----- Extrait proposé

Midi à l’Opéra : un récital à quatre mains qui a enchanté le Grand Avignon
Il faut savoir qu’à l’Opéra de Paris, le public distingué n’arrivait jamais à l’heure. Cette manie des « gens riches » de s’arrêter aux loges des danseuses faisait que l’on n’assistait qu’au dernier acte, à la fin du ballet. Ainsi, pour faire patienter une partie du public, on jouait des ouvertures d’opéra en attendant les danseuses et leurs accompagnants… Aujourd’hui, nous connaissons donc très bien ces grands airs, revisités ce 11 avril par Christine et Sylvain, tous deux issus du bassin avignonnais. Ce concert, ayant nécessité plusieurs mois de répétition, leur a permis de mettre à profit leurs week-ends pour s’entendre.
C’est ainsi que, pendant plus d’une heure, le piano et ses deux protagonistes nous ont embarqués pour un voyage en Europe. Avec un programme vif et enjoué, nous avons flâné d’Allemagne en Espagne, de Carmen de Bizet à La Danse macabre de Saint-Saëns, pour conclure par une vigoureuse Forza de Verdi. L’écoute et l’attention du public étaient de circonstance, et les applaudissements chaleureux. À juste titre, nous confirmons que les ouvertures d’opéra font toujours bel effet…
Seul bémol : un changement de salle ayant été effectué, malgré les précautions prises par les agents de l’opéra (moquette au sol, couvercle du piano fermé, etc.), nous n’avons pu réfréner l’engouement des pianistes, ce qui a provoqué une certaine résonance des morceaux. Un grand bravo à Christine Gigoi et Sylvain Souret, qui ont su nous faire vibrer. Nous restons à l’affût du prochain concert organisé par l’opéra du Grand Avignon.

----------
----- Extraits du matériel

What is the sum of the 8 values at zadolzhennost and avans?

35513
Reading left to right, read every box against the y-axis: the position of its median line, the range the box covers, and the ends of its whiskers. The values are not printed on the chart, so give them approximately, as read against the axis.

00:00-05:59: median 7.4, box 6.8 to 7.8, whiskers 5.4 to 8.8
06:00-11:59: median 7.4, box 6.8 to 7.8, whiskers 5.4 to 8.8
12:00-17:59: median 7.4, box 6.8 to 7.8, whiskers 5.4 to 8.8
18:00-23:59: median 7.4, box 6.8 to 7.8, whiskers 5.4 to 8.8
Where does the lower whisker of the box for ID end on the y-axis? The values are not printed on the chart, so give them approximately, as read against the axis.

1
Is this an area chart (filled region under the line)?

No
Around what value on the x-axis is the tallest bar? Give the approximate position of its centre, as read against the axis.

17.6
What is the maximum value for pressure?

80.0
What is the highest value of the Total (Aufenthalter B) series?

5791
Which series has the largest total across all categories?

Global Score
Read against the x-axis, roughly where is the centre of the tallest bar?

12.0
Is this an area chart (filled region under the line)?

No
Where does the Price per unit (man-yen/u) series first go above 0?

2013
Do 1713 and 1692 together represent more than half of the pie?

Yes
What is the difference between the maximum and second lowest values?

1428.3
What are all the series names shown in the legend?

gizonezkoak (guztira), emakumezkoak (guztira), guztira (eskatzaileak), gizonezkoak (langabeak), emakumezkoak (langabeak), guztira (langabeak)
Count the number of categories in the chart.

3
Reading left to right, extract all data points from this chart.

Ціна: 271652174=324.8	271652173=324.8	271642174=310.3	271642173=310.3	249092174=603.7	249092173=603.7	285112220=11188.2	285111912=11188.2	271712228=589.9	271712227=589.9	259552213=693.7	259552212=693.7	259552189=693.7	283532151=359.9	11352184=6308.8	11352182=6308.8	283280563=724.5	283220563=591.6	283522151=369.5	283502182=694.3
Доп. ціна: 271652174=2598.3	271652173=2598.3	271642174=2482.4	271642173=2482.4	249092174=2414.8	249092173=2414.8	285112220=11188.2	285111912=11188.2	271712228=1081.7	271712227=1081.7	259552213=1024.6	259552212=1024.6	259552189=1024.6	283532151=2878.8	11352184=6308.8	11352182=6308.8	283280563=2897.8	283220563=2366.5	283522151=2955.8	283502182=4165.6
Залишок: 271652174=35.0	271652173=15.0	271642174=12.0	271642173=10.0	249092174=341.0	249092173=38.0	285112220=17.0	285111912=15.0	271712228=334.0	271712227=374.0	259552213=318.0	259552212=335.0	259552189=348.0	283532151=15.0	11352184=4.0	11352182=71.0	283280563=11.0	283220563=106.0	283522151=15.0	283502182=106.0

----------

Consignes et exercices:
**1)** Répondez brièvement aux questions suivantes à partir du compte rendu du récital.
(a) À quelle date le concert a-t-il eu lieu ?
(b) Par quelle œuvre le programme s'est-il conclu ?
(c) Quelles précautions les agents de l'opéra ont-ils prises après le changement de salle ?
**2)** Restituez sans rien modifier le passage du compte rendu du récital qui commence par les mots « Midi à l’Opéra » et se termine par « week-ends pour s’entendre. ».
**3)** D'après le compte rendu du récital, pourquoi les morceaux ont-ils produit une certaine résonance ? Répondez en une à trois phrases.
Le matériel présenté ci-dessus est indépendant du compte rendu du récital.

Réponses par numéro:
**1)**
(a) Le 11 avril.
(b) Par une vigoureuse Forza de Verdi.
(c) Ils ont posé de la moquette au sol et fermé le couvercle du piano.

**2)**
Midi à l’Opéra : un récital à quatre mains qui a enchanté le Grand Avignon
Il faut savoir qu’à l’Opéra de Paris, le public distingué n’arrivait jamais à l’heure. Cette manie des « gens riches » de s’arrêter aux loges des danseuses faisait que l’on n’assistait qu’au dernier acte, à la fin du ballet. Ainsi, pour faire patienter une partie du public, on jouait des ouvertures d’opéra en attendant les danseuses et leurs accompagnants… Aujourd’hui, nous connaissons donc très bien ces grands airs, revisités ce 11 avril par Christine et Sylvain, tous deux issus du bassin avignonnais. Ce concert, ayant nécessité plusieurs mois de répétition, leur a permis de mettre à profit leurs week-ends pour s’entendre.

**3)** Le concert a eu lieu dans une autre salle que prévu. Malgré les précautions prises par les agents de l'opéra, l'engouement des pianistes n'a pu être réfréné, ce qui a provoqué cette résonance.